Exercise requirements: Print the lines of the material from the line with "How long is" through the end of the material, word for word.

Records for the exercise:
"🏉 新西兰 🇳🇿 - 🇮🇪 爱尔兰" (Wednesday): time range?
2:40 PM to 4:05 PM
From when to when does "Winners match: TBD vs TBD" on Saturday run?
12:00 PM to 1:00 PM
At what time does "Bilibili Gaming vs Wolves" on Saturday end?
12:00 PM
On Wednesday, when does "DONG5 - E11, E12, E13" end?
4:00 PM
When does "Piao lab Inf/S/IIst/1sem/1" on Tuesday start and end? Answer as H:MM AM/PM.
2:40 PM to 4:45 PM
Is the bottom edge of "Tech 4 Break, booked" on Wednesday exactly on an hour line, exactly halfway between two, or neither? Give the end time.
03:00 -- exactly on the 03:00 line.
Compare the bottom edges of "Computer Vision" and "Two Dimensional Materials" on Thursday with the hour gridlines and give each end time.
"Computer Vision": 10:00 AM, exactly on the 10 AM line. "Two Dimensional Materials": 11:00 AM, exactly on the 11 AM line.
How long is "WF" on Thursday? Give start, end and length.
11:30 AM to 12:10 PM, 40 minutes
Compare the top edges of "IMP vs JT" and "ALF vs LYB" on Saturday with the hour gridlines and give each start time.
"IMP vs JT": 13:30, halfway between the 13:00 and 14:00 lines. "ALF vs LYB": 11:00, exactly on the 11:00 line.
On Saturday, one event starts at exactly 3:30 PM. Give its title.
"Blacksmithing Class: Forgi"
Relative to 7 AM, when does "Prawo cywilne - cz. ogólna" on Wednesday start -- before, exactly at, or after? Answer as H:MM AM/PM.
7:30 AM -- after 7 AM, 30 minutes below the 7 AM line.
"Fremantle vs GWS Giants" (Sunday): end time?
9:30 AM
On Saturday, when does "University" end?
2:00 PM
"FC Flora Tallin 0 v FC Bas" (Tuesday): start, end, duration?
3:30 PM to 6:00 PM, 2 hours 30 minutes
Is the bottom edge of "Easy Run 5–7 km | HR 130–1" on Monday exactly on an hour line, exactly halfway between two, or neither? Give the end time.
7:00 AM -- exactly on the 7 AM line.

Result for this exercise:
How long is "WF" on Thursday? Give start, end and length.
11:30 AM to 12:10 PM, 40 minutes
Compare the top edges of "IMP vs JT" and "ALF vs LYB" on Saturday with the hour gridlines and give each start time.
"IMP vs JT": 13:30, halfway between the 13:00 and 14:00 lines. "ALF vs LYB": 11:00, exactly on the 11:00 line.
On Saturday, one event starts at exactly 3:30 PM. Give its title.
"Blacksmithing Class: Forgi"
Relative to 7 AM, when does "Prawo cywilne - cz. ogólna" on Wednesday start -- before, exactly at, or after? Answer as H:MM AM/PM.
7:30 AM -- after 7 AM, 30 minutes below the 7 AM line.
"Fremantle vs GWS Giants" (Sunday): end time?
9:30 AM
On Saturday, when does "University" end?
2:00 PM
"FC Flora Tallin 0 v FC Bas" (Tuesday): start, end, duration?
3:30 PM to 6:00 PM, 2 hours 30 minutes
Is the bottom edge of "Easy Run 5–7 km | HR 130–1" on Monday exactly on an hour line, exactly halfway between two, or neither? Give the end time.
7:00 AM -- exactly on the 7 AM line.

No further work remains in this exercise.